Unfortunately, I don't know the story behind this clip, but is really good! Seems like made on purpose...

October 7, 2010

¡Vargas Llosa!

Finally the Swedish Academia shows some common sense and gives the Nobel Prize to a great author, Mario Vargas Llosa. He is, no doubt about it, the best intellectual we have in Spanish language. So, if you haven't read it, hurry up.

Long live Vargas Llosa, a true member of the liberal tradition and a fighter for democracy and social justice, who has also a big passion for literature and for our Spanish language. Tiger as he is, he is married to a beautiful woman, Patricia.

You might want to check an interview by Revista Ñ, and also my review of a lecture/booklet on Literature and Politics he gave in my city some years ago, both en español.

October 6, 2010

The Vespa kiss

For some weeks I had been looking for a very nice shot by Robert Doisneau online, but I just could not find it [addenda: this might be the only one]. In my memory, it was a couple sitting on a Vespa kissing each other "through" the helmets. Something very similar to this one, also by Doisneau, called Le baiser blotto (1950):

Last week, I was walking in the Schellingstrasse in Munich. It was already dark, there were no cars at all, just very few people, and I was thinking of Doisneau and some pictures I would like to do. I was sure that I had seen the Vespa version of the Baiser blotto somewhere, but I also started to suspect that it  might well had been a product of my own imagination. In any case, I was hoping to be able to make such a shot.

And life surprises you always. When I was about to cross the street, red light. I stopped. In that very moment, being the street completely empty, a Vespa stopped next to me as well, on my left. The girl on the back knock with the open palm of her hand on the helmet of her boyfriend. He turned on his left.

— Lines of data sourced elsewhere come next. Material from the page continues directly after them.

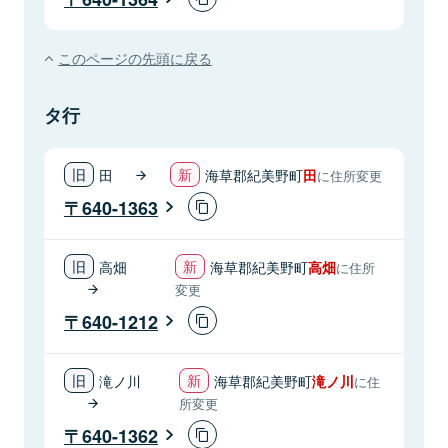
このページの先頭に戻る
タ行
田
海草郡紀美野町
田
に住所変更
640-1363
高畑
海草郡紀美野町
高畑
に住所
変更
640-1212
滝ノ川
海草郡紀美野町
滝ノ川
に住
所変更
640-1362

And they kissed through the helmets!

It was like a gift for me. And an irony, since I was carrying no camera with me that night. The only thing I could do was to stay there, enjoy the moment, be a witness of their cute kiss and love. I felt like in Budapest and decided to save the moment for me.

But then I became, of course, even more obsessed with the Vespa kiss. I could just find it on a book and scanned it: "Helmeted kisses" (1966).

And so I realized that it was very different to what I had in mind. This shot has nothing to do with the Baiser blotto. Here, you cannot see the Vespa, which was a product of my imagination. And the girl is not sitting, but she just stepped down of the bike to kiss her boyfriend goodbye, you notice that since they are kissing on their cheeks and on the plural form of the pic's title, since most French people kiss on both cheeks. And they are not in the street, but in a parking lot.

My Vespa kiss was a better shot! Next time.

Update July 2012: I found this pic by Ruslan Lobanov.